Farah Nabulsi et le Golgotha du peuple palestinien

« The Present », premier film de la réalisatrice anglo-palestinienne Farah Nabulsi, vient d’être nominé aux Oscars dans la section court-métrage, ainsi qu’aux Bafta. Il est déjà disponible sur Netflix.

Image tirée du court-métrage « The Present » de Farah Nabulsi. Photo DR

Colette Khalaf, 24 mars 2021
 
 The Present ou Le Cadeau est le premier court-métrage de fiction de la réalisatrice anglo-palestinienne Farah Nabulsi qui vient d’être nominé aux Oscars ainsi qu’aux Bafta britanniques (British Academy of Film and Television Arts). D’une durée de 24 minutes, ce film présente à travers un petit événement du quotidien la vie douloureuse du peuple palestinien.

Les yeux de l’enfance

Dans The Present, Farah Nabulsi raconte un fait qui pourrait être divers et banal aux yeux de tous mais qui, en Palestine occupée, prend une ampleur dramatique. En 24 minutes, la cinéaste dresse le portrait d’un peuple à qui on vole chaque jour sa dignité et sa liberté de mouvement. Un peuple qui vit au quotidien sous le joug de l’oppresseur mais aussi de l’humiliation.

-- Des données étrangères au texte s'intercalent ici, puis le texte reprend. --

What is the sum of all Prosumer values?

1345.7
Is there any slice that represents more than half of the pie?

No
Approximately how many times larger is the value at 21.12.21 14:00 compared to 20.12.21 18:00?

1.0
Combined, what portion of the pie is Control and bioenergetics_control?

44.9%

À l’occasion de l’anniversaire de leur mariage, un père, magistralement interprété par Saleh Bakri, promet à sa femme de lui offrir un réfrigérateur. C’est donc en compagnie de sa fille qu’il se rend en Cisjordanie pour acheter le cadeau espéré. C’est sans compter les embûches, les routes coupées, les moqueries des soldats aux barrages qui transforment cette sortie en une longue traversée semée d’humiliations que ce père doit subir tout en gardant le silence et en baissant la tête devant sa fille. Dans le regard de la petite fille se lit d’ailleurs l’amour qu’elle porte à son père et la douleur de le voir ainsi courber l’échine. Ce « Golgotha » est vécu une centaine de fois par les Palestiniens qui ont à traverser tous les jours les frontières érigées sur leur propre sol.

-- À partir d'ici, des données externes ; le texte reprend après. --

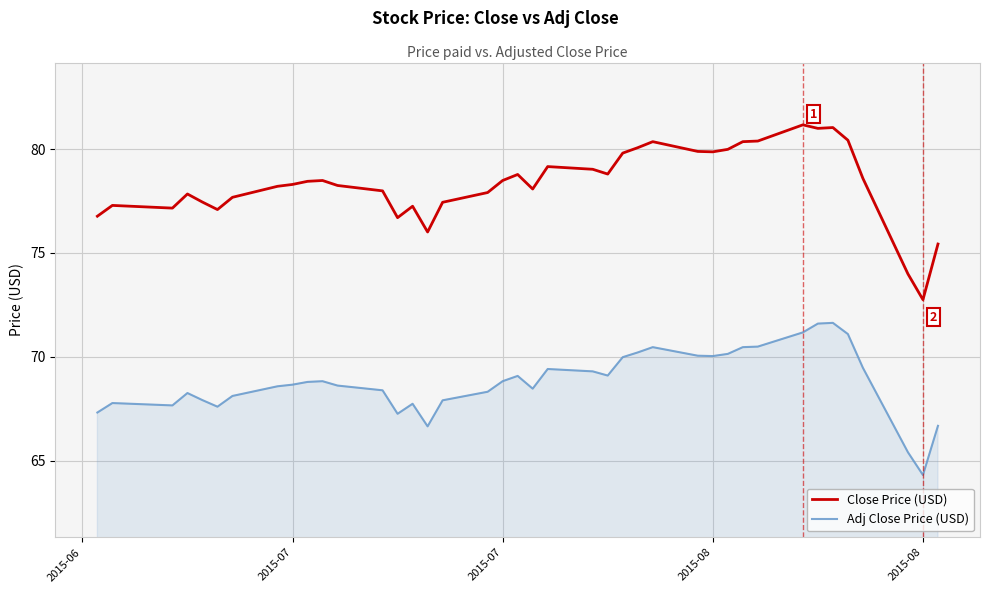

What is the sum of all Close Price (USD) values?

3133.8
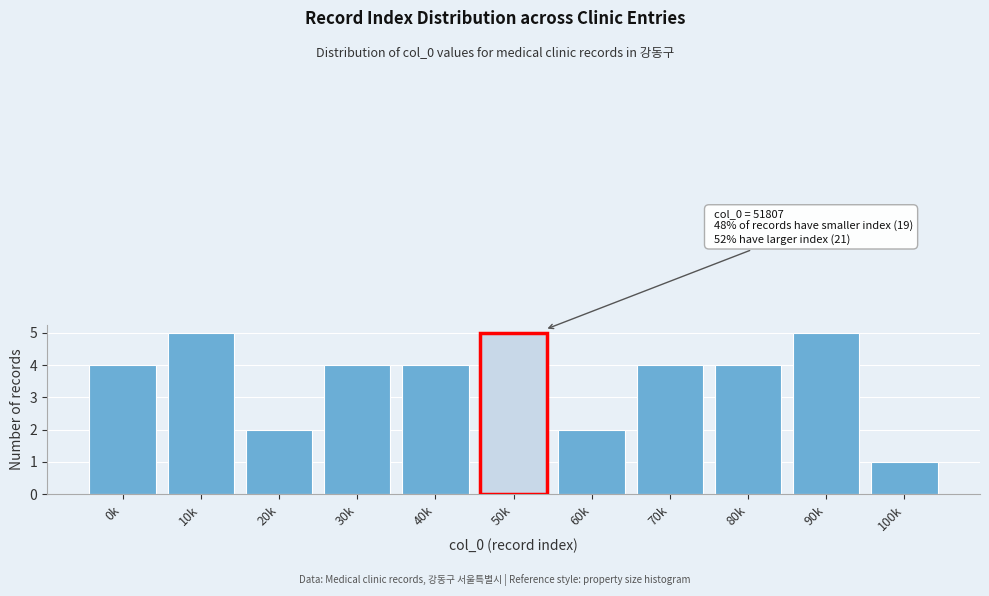

Reading left to right, list all the values displayed in this chart.

4	5	2	4	4	2	4	4	5	1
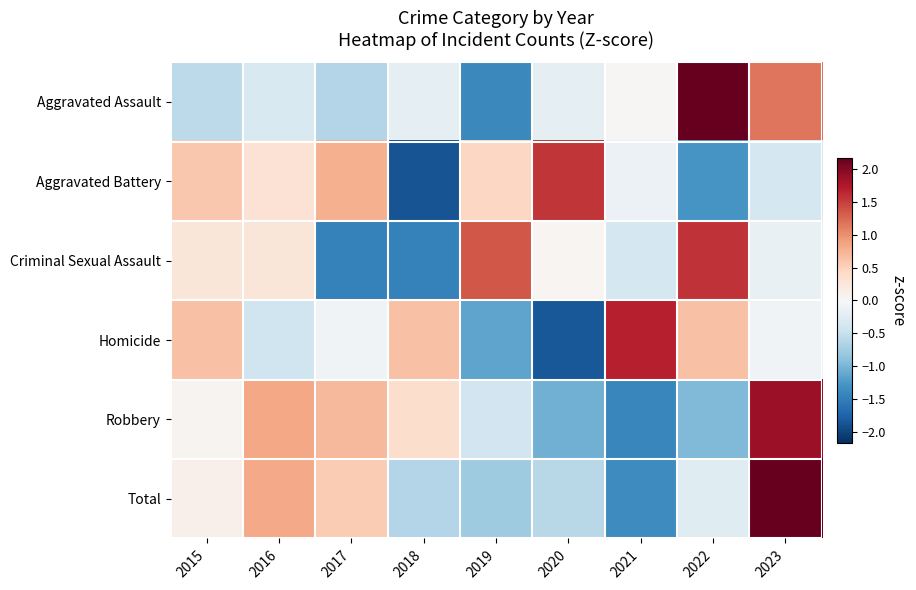

How many series are shown in this chart?

6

Brillamment traité en 24 minutes, tout en pudeur mais avec une charge émotionnelle très forte, ce sujet a certes une résonance universelle. Mais il a principalement pour but de faire savoir au monde entier qu’un peuple, très loin d’eux, vit un chemin de croix tous les jours, dont les drames ne sont relayés que par des médias indifférents, presque déshumanisés. Seule la force du cinéma, sur laquelle peut compter Farah Nabulsi et d’autres cinéastes, peut enfin dévoiler la vérité et éclairer une réalité que les pays dits développés, calfeutrés dans leur confortable « civilisation », ont souvent tendance à oublier.

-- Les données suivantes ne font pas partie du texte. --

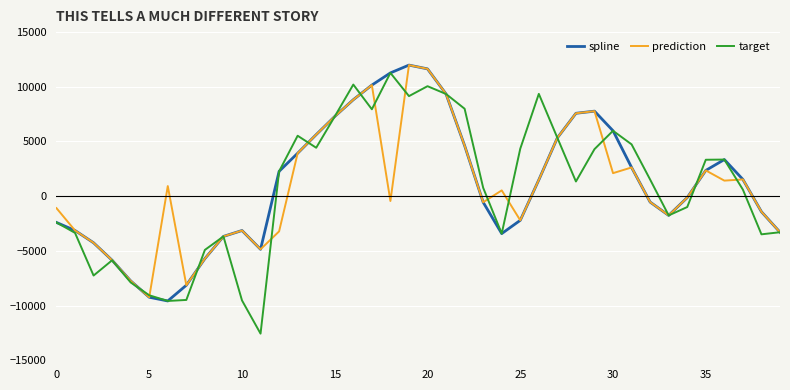

What is the lowest value of the target series?

-12564.5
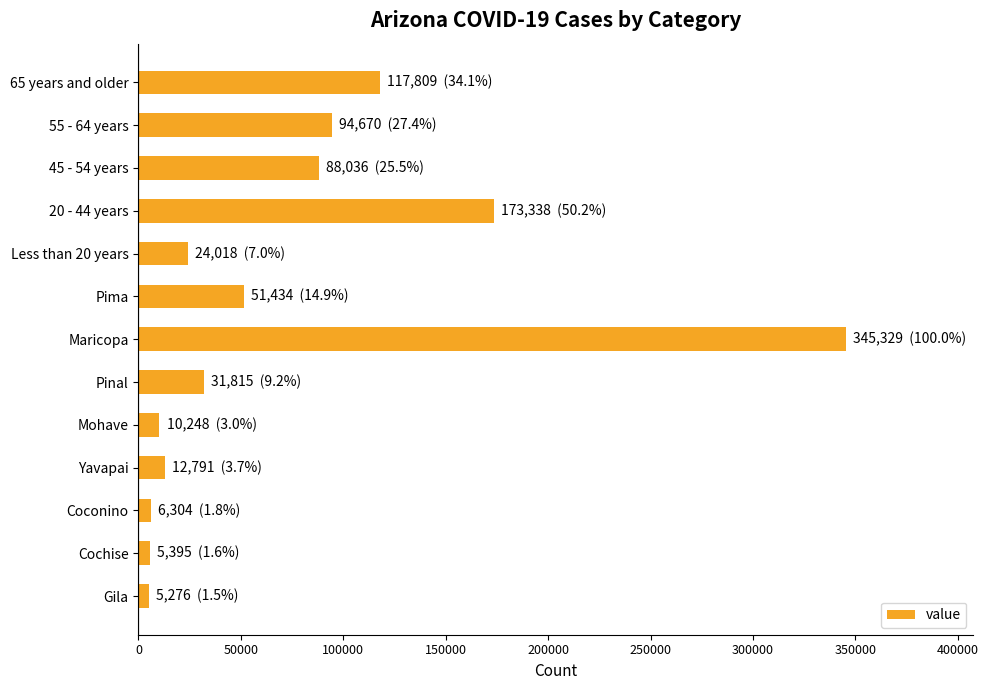

What is the value of the 7th bar from the top?

345329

Farah Nabulsi (depuis son site internet)

Fille de Palestiniens qui ont eu la chance de s’installer en Grande-Bretagne dans les années 1970 – contrairement aux millions de personnes qui restent apatrides dans les camps de réfugiés –, Farah Nabulsi fait son éducation à Londres. Elle commence sa carrière en tant que courtier institutionnel en actions et obtient le titre de Corporate finance advisory (CFA) chez JP Morgan Chase, avant de créer une institution axée sur les enfants qu’elle a dirigée pendant 10 ans. Défenseure acharnée des droits de l’homme, ce n’est qu’en 2015 qu’elle commence à s’orienter vers l’industrie cinématographique et à y travailler. Un nouveau langage qu’elle adopte pour défendre son peuple opprimé. C’est donc à travers la société de production qu’elle fonde que la cinéaste écrit, produit et réalise des films de fiction, explorant des sujets chers à son cœur.